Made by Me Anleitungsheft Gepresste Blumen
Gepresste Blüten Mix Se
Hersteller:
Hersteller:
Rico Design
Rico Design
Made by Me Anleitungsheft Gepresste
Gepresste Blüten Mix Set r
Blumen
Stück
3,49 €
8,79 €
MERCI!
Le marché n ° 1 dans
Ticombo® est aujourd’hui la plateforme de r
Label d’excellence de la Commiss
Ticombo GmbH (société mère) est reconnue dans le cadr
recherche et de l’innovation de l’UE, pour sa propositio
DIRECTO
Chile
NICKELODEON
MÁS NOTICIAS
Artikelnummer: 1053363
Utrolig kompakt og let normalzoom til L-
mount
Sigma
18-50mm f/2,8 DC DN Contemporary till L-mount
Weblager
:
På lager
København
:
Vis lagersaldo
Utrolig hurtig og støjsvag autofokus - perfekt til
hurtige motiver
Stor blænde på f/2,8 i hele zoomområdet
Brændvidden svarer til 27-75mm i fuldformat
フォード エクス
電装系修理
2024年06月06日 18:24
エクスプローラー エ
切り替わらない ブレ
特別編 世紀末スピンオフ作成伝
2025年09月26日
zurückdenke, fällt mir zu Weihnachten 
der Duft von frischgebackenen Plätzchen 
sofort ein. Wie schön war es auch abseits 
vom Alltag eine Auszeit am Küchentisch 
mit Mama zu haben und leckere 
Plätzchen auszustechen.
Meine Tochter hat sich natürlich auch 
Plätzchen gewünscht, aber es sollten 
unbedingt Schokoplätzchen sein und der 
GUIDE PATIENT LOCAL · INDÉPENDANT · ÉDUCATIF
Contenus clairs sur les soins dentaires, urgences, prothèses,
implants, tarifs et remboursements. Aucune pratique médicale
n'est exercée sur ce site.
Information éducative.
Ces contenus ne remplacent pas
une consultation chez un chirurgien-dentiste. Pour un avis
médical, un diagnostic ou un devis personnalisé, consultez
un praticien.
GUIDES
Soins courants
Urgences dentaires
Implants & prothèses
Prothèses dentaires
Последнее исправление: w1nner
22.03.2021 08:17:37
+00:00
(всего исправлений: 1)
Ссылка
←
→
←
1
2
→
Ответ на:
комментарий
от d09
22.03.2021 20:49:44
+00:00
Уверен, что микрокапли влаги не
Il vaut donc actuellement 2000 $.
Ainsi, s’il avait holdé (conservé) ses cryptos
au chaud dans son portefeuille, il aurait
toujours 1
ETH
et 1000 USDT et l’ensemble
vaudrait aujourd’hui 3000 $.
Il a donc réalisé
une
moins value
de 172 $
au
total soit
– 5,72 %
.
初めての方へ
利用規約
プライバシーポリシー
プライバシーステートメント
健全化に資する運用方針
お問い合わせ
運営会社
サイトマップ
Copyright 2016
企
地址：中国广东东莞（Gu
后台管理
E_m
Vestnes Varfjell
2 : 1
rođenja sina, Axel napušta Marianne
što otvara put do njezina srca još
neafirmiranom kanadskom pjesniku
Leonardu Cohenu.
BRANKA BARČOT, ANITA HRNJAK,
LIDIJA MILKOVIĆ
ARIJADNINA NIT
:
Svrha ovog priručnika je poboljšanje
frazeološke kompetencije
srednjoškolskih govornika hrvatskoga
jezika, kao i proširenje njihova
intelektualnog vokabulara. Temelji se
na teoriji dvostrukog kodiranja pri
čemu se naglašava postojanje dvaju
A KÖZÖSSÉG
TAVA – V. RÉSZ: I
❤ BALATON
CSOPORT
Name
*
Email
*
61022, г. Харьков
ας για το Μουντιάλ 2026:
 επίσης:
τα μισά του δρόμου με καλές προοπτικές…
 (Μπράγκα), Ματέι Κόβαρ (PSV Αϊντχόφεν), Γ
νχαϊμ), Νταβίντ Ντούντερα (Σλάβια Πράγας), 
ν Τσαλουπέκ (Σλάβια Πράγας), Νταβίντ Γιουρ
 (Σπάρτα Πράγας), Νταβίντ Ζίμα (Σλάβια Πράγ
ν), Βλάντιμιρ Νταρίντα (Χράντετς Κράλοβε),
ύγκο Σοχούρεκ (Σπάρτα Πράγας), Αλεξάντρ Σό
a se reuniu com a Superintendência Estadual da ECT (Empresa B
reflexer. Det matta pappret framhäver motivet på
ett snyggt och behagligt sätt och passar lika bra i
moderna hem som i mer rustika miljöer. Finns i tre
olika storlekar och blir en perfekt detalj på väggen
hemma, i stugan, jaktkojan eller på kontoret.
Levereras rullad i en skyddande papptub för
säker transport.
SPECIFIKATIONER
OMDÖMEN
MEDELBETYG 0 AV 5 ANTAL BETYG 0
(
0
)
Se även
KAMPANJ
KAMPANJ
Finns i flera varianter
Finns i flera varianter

TASK OBJECTIVE: All of the material needs to be reproduced exactly as it reads.

SOLVED PROBLEM:
Made by Me Anleitungsheft Gepresste Blumen
Gepresste Blüten Mix Se
Hersteller:
Hersteller:
Rico Design
Rico Design
Made by Me Anleitungsheft Gepresste
Gepresste Blüten Mix Set r
Blumen
Stück
3,49 €
8,79 €
MERCI!
Le marché n ° 1 dans
Ticombo® est aujourd’hui la plateforme de r
Label d’excellence de la Commiss
Ticombo GmbH (société mère) est reconnue dans le cadr
recherche et de l’innovation de l’UE, pour sa propositio
DIRECTO
Chile
NICKELODEON
MÁS NOTICIAS
Artikelnummer: 1053363
Utrolig kompakt og let normalzoom til L-
mount
Sigma
18-50mm f/2,8 DC DN Contemporary till L-mount
Weblager
:
På lager
København
:
Vis lagersaldo
Utrolig hurtig og støjsvag autofokus - perfekt til
hurtige motiver
Stor blænde på f/2,8 i hele zoomområdet
Brændvidden svarer til 27-75mm i fuldformat
フォード エクス
電装系修理
2024年06月06日 18:24
エクスプローラー エ
切り替わらない ブレ
特別編 世紀末スピンオフ作成伝
2025年09月26日
zurückdenke, fällt mir zu Weihnachten 
der Duft von frischgebackenen Plätzchen 
sofort ein. Wie schön war es auch abseits 
vom Alltag eine Auszeit am Küchentisch 
mit Mama zu haben und leckere 
Plätzchen auszustechen.
Meine Tochter hat sich natürlich auch 
Plätzchen gewünscht, aber es sollten 
unbedingt Schokoplätzchen sein und der 
GUIDE PATIENT LOCAL · INDÉPENDANT · ÉDUCATIF
Contenus clairs sur les soins dentaires, urgences, prothèses,
implants, tarifs et remboursements. Aucune pratique médicale
n'est exercée sur ce site.
Information éducative.
Ces contenus ne remplacent pas
une consultation chez un chirurgien-dentiste. Pour un avis
médical, un diagnostic ou un devis personnalisé, consultez
un praticien.
GUIDES
Soins courants
Urgences dentaires
Implants & prothèses
Prothèses dentaires
Последнее исправление: w1nner
22.03.2021 08:17:37
+00:00
(всего исправлений: 1)
Ссылка
←
→
←
1
2
→
Ответ на:
комментарий
от d09
22.03.2021 20:49:44
+00:00
Уверен, что микрокапли влаги не
Il vaut donc actuellement 2000 $.
Ainsi, s’il avait holdé (conservé) ses cryptos
au chaud dans son portefeuille, il aurait
toujours 1
ETH
et 1000 USDT et l’ensemble
vaudrait aujourd’hui 3000 $.
Il a donc réalisé
une
moins value
de 172 $
au
total soit
– 5,72 %
.
初めての方へ
利用規約
プライバシーポリシー
プライバシーステートメント
健全化に資する運用方針
お問い合わせ
運営会社
サイトマップ
Copyright 2016
企
地址：中国广东东莞（Gu
后台管理
E_m
Vestnes Varfjell
2 : 1
rođenja sina, Axel napušta Marianne
što otvara put do njezina srca još
neafirmiranom kanadskom pjesniku
Leonardu Cohenu.
BRANKA BARČOT, ANITA HRNJAK,
LIDIJA MILKOVIĆ
ARIJADNINA NIT
:
Svrha ovog priručnika je poboljšanje
frazeološke kompetencije
srednjoškolskih govornika hrvatskoga
jezika, kao i proširenje njihova
intelektualnog vokabulara. Temelji se
na teoriji dvostrukog kodiranja pri
čemu se naglašava postojanje dvaju
A KÖZÖSSÉG
TAVA – V. RÉSZ: I
❤ BALATON
CSOPORT
Name
*
Email
*
61022, г. Харьков
ας για το Μουντιάλ 2026:
 επίσης:
τα μισά του δρόμου με καλές προοπτικές…
 (Μπράγκα), Ματέι Κόβαρ (PSV Αϊντχόφεν), Γ
νχαϊμ), Νταβίντ Ντούντερα (Σλάβια Πράγας), 
ν Τσαλουπέκ (Σλάβια Πράγας), Νταβίντ Γιουρ
 (Σπάρτα Πράγας), Νταβίντ Ζίμα (Σλάβια Πράγ
ν), Βλάντιμιρ Νταρίντα (Χράντετς Κράλοβε),
ύγκο Σοχούρεκ (Σπάρτα Πράγας), Αλεξάντρ Σό
a se reuniu com a Superintendência Estadual da ECT (Empresa B
reflexer. Det matta pappret framhäver motivet på
ett snyggt och behagligt sätt och passar lika bra i
moderna hem som i mer rustika miljöer. Finns i tre
olika storlekar och blir en perfekt detalj på väggen
hemma, i stugan, jaktkojan eller på kontoret.
Levereras rullad i en skyddande papptub för
säker transport.
SPECIFIKATIONER
OMDÖMEN
MEDELBETYG 0 AV 5 ANTAL BETYG 0
(
0
)
Se även
KAMPANJ
KAMPANJ
Finns i flera varianter
Finns i flera varianter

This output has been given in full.